TO DO
Scan the listing beneath this sentence. Report each line with the word "some".

DATA SHOWN
BEGIN

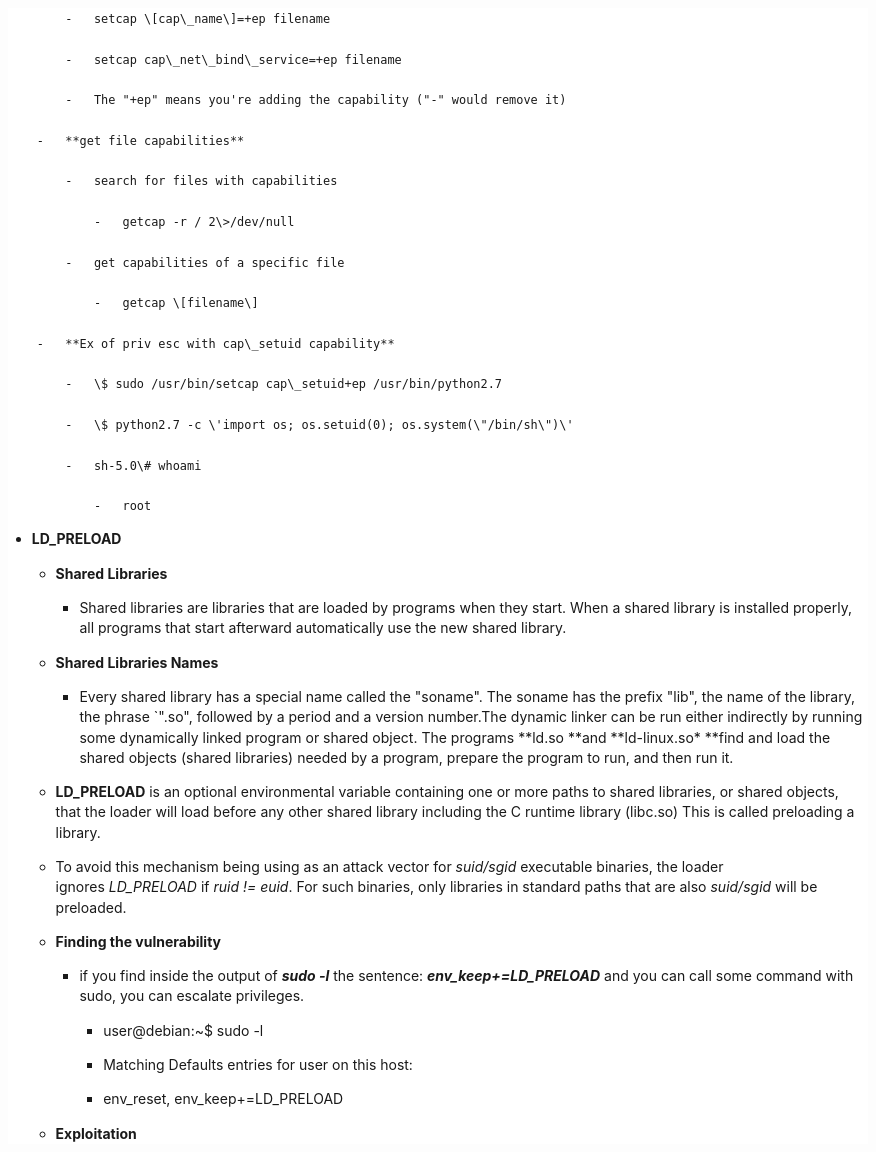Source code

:             -   setcap \[cap\_name\]=+ep filename

            -   setcap cap\_net\_bind\_service=+ep filename

            -   The "+ep" means you're adding the capability ("-" would remove it) 

        -   **get file capabilities**

            -   search for files with capabilities   

                -   getcap -r / 2\>/dev/null

            -   get capabilities of a specific file   

                -   getcap \[filename\]

        -   **Ex of priv esc with cap\_setuid capability**

            -   \$ sudo /usr/bin/setcap cap\_setuid+ep /usr/bin/python2.7

            -   \$ python2.7 -c \'import os; os.setuid(0); os.system(\"/bin/sh\")\'

            -   sh-5.0\# whoami

                -   root

-   **LD\_PRELOAD**

    -   **Shared Libraries**

        -   Shared libraries are libraries that are loaded by programs when they start. When a shared library is installed properly, all programs that start afterward automatically use the new shared library. 

    -   **Shared Libraries Names**

        -   Every shared library has a special name called the "soname". The soname has the prefix "lib", the name of the library, the phrase \`".so", followed by a period and a version number.The dynamic linker can be run either indirectly by running some dynamically linked program or shared object. The programs **ld.so **and **ld-linux.so\* **find and load the shared objects (shared libraries) needed by a program, prepare the program to run, and then run it.

    -   **LD\_PRELOAD** is an optional environmental variable containing one or more paths to shared libraries, or shared objects, that the loader will load before any other shared library including the C runtime library (libc.so) This is called preloading a library.

    -   To avoid this mechanism being using as an attack vector for *suid/sgid* executable binaries, the loader ignores *LD\_PRELOAD* if *ruid != euid*. For such binaries, only libraries in standard paths that are also *suid/sgid* will be preloaded.

    -   **Finding the vulnerability**

        -   if you find inside the output of ***sudo -l*** the sentence: ***env\_keep+=LD\_PRELOAD*** and you can call some command with sudo, you can escalate privileges.

            -   user\@debian:\~\$ sudo -l

            -   Matching Defaults entries for user on this host:

            -   env\_reset, env\_keep+=LD\_PRELOAD   

    -   **Exploitation**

END

RESPONSE TO THE TASK
        -   Every shared library has a special name called the "soname". The soname has the prefix "lib", the name of the library, the phrase \`".so", followed by a period and a version number.The dynamic linker can be run either indirectly by running some dynamically linked program or shared object. The programs **ld.so **and **ld-linux.so\* **find and load the shared objects (shared libraries) needed by a program, prepare the program to run, and then run it.
        -   if you find inside the output of ***sudo -l*** the sentence: ***env\_keep+=LD\_PRELOAD*** and you can call some command with sudo, you can escalate privileges.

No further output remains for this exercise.